The race is about 52 km on the first day and 54 km the next, so just under 110 km in total. The distances aren’t super far. They specifically went out to make it a fun, themed race. There are some tough climbs, but it is not [impossible] for the general public. Eat properly, drink lots [of water], and make sure your bike is in good working order, so take it to a bike shop. You don’t want [to stop] half way through the first day because something broke or wasn’t taken care of properly. ]
What are UP’s chances of winning?
I really think we have a good chance of winning it. With the [women], I definitely think [Benson] is one of the strongest mountain biking [women] in the university circuit and also in the general racing scene around South Africa. I’d say that Maties [Stellenbosch University] is our greatest competition – they won the men’s side of the USSA national tour in Potchefstroom and they’ve also got some really good mountain bikers coming from that area, so they know the routes and have been training out there. The men’s race is always a tough one, but I really think we’ve got a really good chance with our men’s team. [Mokgopo] and [O’Neil] have got plenty of experience and they’ve been getting really good results for the past couple of months.
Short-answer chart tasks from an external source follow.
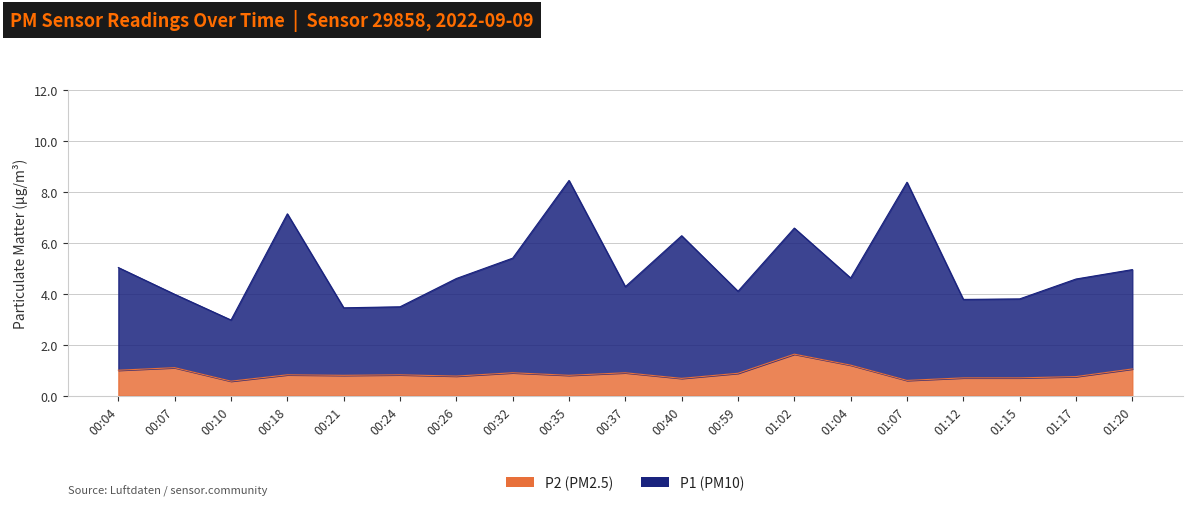

True or false: P1 has a value of 14.5 at 01:07.

False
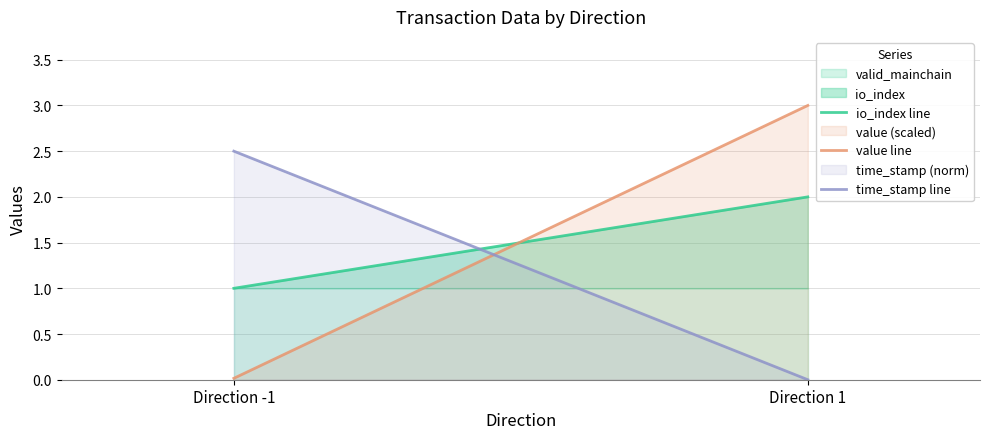

What is the sum of the io_index line values at Direction 1 and Direction -1?

3.0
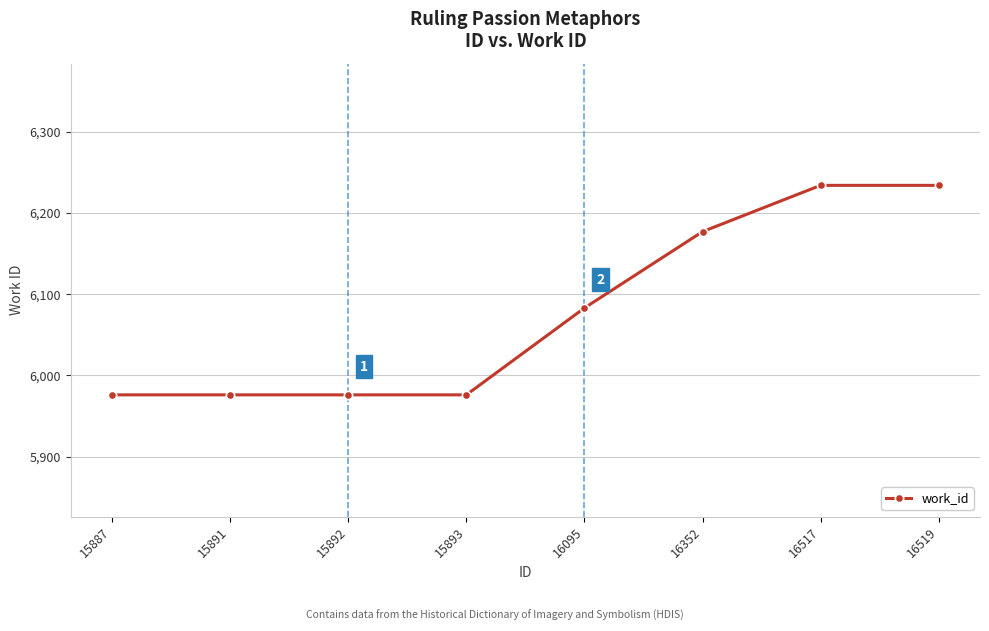

Which has a higher value, 16095 or 15891?

16095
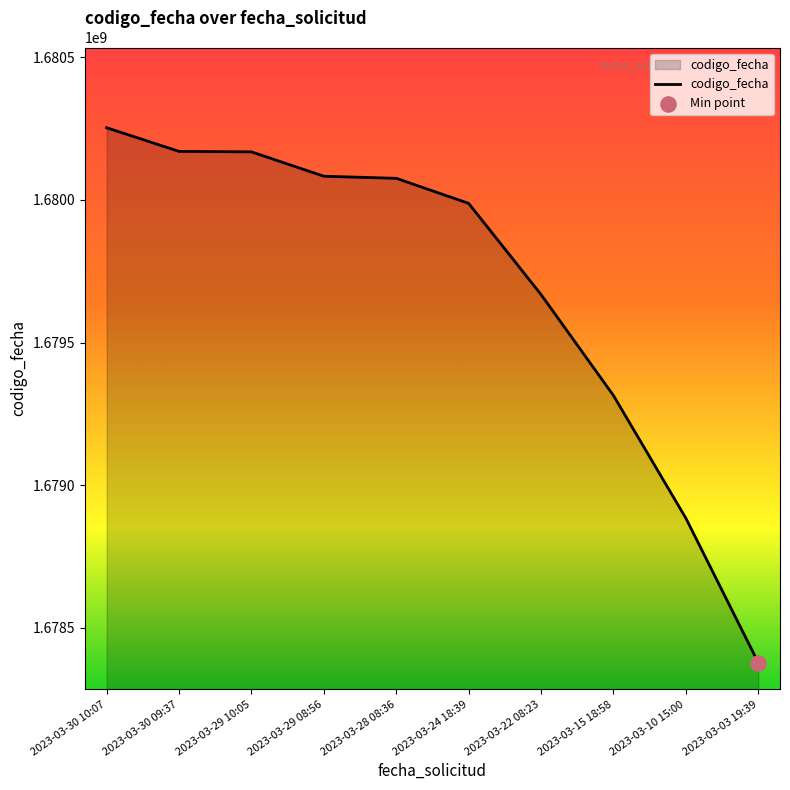

Which has a higher value, 2023-03-10 15:00 or 2023-03-29 08:56?

2023-03-29 08:56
How have you seen TuksCycling grow?
TuksCycling has definitely gone from strength to strength. Just four years ago we were five or six cyclists at the club, and this year [we] will have competed at two tours. One was where we successfully defended the South African title.
What does it take to be a Tuks cyclist?
Basically we’re an open club. If you have a bicycle, if you like to ride, if you want to start riding then phone us or send us an email on the TuksSport website. We’ve been working with the club now and growing it, and I’m very excited for next year.
What defines UP’s professional rider students?
I like to say cycling is not a sport for these people, it’s a lifestyle. Everything is planned around cycling. Even though they study full time, cycling is their first priority. They’ll go for a ride in the morning, come to class in the afternoon and then they’ve got another training session. I think that defines the professionalism behind the cyclists, everything from meals to training.